▶ **Information**
■ ■ ■

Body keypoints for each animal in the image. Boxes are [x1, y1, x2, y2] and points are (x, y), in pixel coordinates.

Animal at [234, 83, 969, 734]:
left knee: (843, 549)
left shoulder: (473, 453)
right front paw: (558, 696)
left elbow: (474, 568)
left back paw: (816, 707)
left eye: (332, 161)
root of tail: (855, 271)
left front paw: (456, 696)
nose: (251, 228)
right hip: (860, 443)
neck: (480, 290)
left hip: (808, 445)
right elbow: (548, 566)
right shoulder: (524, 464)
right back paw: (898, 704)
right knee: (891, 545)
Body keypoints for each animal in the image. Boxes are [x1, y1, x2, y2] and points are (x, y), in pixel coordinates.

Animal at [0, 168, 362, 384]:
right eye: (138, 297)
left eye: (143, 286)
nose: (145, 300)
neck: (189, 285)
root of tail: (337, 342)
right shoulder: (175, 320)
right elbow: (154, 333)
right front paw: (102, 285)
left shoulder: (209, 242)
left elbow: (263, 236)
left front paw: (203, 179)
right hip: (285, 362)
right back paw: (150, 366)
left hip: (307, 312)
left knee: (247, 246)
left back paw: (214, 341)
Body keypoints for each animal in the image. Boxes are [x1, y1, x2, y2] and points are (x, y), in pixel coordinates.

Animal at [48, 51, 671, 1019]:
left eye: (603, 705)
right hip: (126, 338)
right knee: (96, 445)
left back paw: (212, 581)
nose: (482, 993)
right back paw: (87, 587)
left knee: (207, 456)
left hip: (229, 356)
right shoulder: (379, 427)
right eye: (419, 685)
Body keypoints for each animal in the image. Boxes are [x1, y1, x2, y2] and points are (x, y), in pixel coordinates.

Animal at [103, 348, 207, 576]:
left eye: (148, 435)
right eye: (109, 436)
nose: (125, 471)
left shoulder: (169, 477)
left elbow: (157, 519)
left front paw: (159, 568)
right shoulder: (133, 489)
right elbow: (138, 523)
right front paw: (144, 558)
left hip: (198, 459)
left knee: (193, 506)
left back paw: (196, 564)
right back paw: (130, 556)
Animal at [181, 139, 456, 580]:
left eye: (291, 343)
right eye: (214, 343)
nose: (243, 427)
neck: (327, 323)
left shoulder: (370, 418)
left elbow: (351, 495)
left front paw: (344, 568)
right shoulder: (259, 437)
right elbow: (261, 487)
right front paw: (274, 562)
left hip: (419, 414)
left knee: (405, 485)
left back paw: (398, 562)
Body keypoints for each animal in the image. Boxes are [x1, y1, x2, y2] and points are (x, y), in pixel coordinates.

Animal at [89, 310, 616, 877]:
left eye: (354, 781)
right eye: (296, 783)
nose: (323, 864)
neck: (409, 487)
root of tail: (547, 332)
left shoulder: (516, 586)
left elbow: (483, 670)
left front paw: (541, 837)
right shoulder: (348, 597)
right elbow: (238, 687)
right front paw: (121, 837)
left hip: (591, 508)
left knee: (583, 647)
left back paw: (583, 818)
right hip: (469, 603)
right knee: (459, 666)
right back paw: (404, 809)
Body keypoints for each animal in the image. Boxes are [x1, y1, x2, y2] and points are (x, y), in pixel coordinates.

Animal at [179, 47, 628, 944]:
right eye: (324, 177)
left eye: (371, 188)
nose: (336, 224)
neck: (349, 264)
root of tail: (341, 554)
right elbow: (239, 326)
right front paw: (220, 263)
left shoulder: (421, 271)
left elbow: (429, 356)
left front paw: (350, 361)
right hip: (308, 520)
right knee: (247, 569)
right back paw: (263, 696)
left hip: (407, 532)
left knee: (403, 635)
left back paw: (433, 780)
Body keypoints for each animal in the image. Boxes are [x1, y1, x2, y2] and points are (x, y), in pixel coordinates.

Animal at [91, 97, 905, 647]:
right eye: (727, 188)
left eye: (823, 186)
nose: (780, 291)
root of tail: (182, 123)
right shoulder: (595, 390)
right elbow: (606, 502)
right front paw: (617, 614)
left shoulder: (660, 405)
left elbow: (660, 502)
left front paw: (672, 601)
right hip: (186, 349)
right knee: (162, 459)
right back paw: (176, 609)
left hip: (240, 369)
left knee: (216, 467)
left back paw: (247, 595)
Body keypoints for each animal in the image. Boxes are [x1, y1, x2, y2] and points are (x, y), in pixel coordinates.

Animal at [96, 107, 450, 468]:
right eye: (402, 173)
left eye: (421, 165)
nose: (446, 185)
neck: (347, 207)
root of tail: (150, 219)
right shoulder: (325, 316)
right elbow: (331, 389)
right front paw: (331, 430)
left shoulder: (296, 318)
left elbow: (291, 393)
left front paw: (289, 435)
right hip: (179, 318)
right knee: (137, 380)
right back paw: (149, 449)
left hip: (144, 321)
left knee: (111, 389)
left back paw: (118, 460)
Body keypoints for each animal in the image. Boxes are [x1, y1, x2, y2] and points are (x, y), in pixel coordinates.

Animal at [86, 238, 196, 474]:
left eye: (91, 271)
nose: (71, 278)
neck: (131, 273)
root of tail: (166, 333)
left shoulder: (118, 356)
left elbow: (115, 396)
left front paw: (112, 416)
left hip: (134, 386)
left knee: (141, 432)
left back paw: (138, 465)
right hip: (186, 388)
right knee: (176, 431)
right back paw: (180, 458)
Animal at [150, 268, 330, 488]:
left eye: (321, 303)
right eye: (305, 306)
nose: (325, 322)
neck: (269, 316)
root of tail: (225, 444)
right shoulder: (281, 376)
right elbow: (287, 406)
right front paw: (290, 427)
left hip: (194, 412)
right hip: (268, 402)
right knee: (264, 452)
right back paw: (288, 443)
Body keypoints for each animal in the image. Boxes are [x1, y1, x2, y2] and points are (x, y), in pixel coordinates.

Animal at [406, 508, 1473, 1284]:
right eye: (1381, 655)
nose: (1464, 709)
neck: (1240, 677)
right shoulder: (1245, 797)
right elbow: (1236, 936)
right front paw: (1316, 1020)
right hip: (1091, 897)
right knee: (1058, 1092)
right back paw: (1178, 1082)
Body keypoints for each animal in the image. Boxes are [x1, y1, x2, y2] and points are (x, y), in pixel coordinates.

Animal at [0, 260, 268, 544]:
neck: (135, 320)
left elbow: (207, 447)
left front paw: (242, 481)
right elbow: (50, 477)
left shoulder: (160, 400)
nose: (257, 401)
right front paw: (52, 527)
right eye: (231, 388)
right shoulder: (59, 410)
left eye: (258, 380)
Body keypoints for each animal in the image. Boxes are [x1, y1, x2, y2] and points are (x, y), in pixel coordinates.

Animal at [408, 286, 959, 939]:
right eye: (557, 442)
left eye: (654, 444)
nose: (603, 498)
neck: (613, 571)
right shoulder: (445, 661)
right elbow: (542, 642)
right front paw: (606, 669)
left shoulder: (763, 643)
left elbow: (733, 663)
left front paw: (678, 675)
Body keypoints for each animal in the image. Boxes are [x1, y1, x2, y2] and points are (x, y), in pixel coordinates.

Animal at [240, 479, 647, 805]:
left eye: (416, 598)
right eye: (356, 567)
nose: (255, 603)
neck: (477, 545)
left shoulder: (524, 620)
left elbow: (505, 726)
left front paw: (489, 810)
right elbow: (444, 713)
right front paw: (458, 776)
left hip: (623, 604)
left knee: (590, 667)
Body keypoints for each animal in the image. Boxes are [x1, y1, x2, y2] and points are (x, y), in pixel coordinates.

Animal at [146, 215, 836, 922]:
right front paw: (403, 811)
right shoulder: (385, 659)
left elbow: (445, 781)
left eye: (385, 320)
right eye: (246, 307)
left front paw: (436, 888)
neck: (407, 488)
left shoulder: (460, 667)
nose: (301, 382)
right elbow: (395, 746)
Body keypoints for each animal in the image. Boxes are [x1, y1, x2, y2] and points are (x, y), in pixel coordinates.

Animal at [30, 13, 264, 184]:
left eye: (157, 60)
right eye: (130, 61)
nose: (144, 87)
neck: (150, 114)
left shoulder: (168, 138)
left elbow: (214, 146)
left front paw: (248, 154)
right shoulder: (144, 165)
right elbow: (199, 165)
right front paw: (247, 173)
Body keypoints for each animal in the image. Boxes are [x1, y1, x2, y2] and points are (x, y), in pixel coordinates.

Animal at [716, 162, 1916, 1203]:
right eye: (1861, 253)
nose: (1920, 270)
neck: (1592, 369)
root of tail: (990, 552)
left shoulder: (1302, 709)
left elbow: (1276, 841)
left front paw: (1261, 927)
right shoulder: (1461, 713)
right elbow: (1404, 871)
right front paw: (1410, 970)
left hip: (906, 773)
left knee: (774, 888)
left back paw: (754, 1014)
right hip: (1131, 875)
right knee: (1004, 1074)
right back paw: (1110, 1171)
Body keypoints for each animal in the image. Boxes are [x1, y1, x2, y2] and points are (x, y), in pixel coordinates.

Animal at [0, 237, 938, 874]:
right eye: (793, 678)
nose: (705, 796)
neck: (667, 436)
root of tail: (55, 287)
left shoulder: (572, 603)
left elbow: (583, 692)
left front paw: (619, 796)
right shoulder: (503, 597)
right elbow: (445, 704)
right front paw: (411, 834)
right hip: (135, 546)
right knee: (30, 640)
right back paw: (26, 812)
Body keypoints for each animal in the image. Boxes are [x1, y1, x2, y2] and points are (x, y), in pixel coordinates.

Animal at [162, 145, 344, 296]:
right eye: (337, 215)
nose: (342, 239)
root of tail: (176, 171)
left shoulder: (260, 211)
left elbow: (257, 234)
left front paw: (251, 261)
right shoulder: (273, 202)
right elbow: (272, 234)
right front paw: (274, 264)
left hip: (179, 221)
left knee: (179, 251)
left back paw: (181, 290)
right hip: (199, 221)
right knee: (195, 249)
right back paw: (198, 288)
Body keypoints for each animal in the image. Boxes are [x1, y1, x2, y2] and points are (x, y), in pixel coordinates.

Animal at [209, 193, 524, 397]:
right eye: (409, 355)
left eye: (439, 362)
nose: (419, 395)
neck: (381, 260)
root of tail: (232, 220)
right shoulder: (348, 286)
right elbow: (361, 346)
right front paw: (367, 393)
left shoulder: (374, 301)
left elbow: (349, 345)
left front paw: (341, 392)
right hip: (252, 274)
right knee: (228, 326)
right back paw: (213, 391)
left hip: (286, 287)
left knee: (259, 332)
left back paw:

■ ■ ■

▶ **What the task asks**
Take the lines above from the one containing "neck: (477, 545)" to the one containing "right elbow: (1404, 871)" and retype them exactly, both ends included, with nothing added.

▶ **Answer box**
neck: (477, 545)
left shoulder: (524, 620)
left elbow: (505, 726)
left front paw: (489, 810)
right elbow: (444, 713)
right front paw: (458, 776)
left hip: (623, 604)
left knee: (590, 667)
Body keypoints for each animal in the image. Boxes are [x1, y1, x2, y2] and points are (x, y), in pixel coordinates.

Animal at [146, 215, 836, 922]:
right front paw: (403, 811)
right shoulder: (385, 659)
left elbow: (445, 781)
left eye: (385, 320)
right eye: (246, 307)
left front paw: (436, 888)
neck: (407, 488)
left shoulder: (460, 667)
nose: (301, 382)
right elbow: (395, 746)
Body keypoints for each animal in the image. Boxes are [x1, y1, x2, y2] and points are (x, y), in pixel coordinates.

Animal at [30, 13, 264, 184]:
left eye: (157, 60)
right eye: (130, 61)
nose: (144, 87)
neck: (150, 114)
left shoulder: (168, 138)
left elbow: (214, 146)
left front paw: (248, 154)
right shoulder: (144, 165)
right elbow: (199, 165)
right front paw: (247, 173)
Body keypoints for each animal in the image. Boxes are [x1, y1, x2, y2] and points are (x, y), in pixel coordinates.

Animal at [716, 162, 1916, 1203]:
right eye: (1861, 253)
nose: (1920, 270)
neck: (1592, 369)
root of tail: (990, 552)
left shoulder: (1302, 709)
left elbow: (1276, 841)
left front paw: (1261, 927)
right shoulder: (1461, 713)
right elbow: (1404, 871)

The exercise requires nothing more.